══ DATA FOR REVIEW

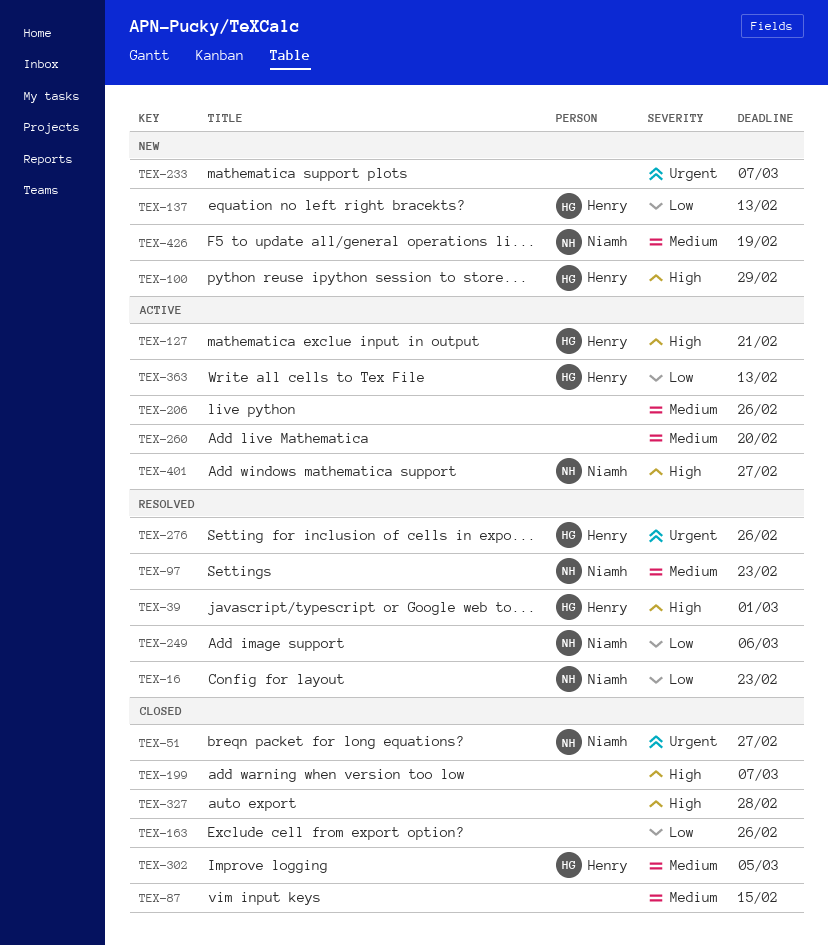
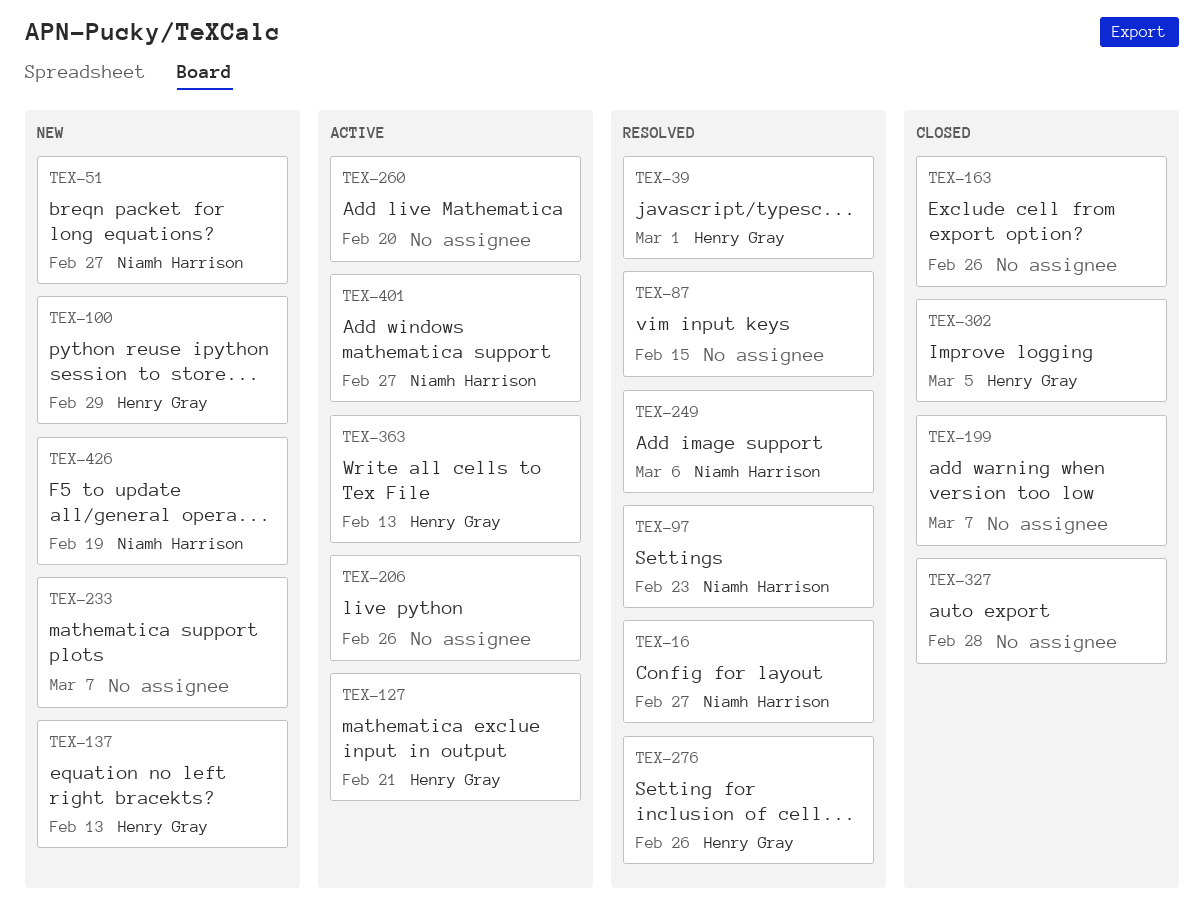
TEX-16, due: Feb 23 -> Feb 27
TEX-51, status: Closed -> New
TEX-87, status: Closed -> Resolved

════
══ DATA FOR REVIEW

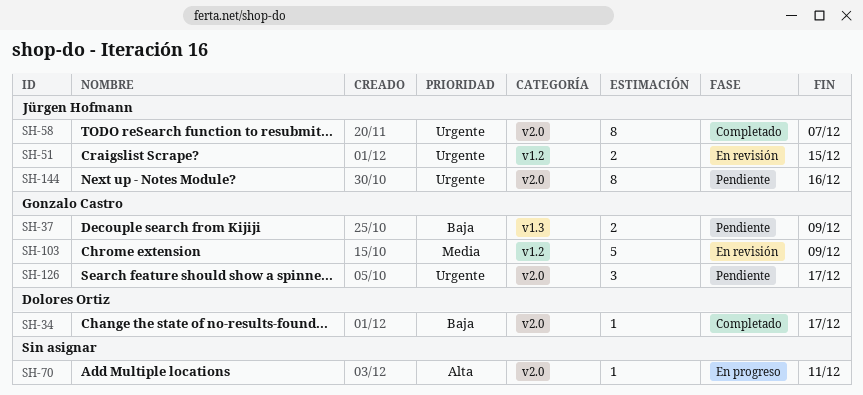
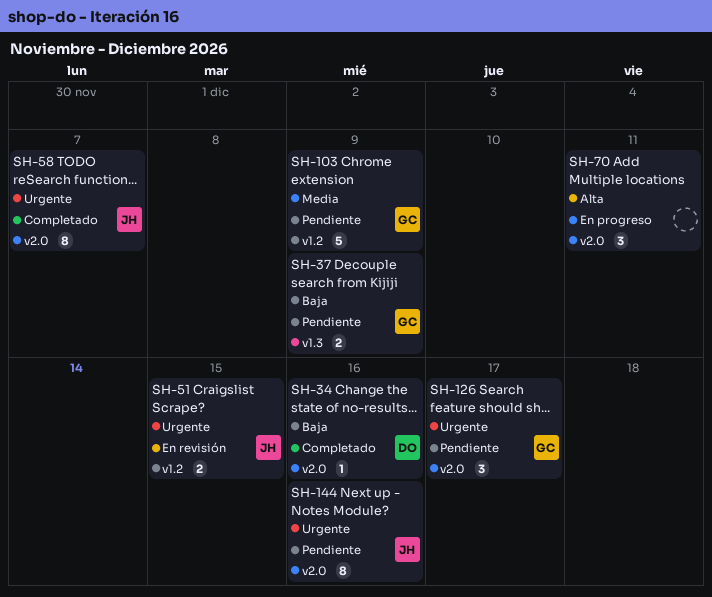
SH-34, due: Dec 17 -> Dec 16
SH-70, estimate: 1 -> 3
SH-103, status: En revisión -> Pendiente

════

▶ _YOUR OBJECTIVE_: All lines in the data above from the one with "SH-70, estimate: 1 -> 3" through the one with "SH-103, status: En revisión -> Pendiente" must be repeated exactly, and no others.

▶ _SOLUTION TO THIS TASK_:
SH-70, estimate: 1 -> 3
SH-103, status: En revisión -> Pendiente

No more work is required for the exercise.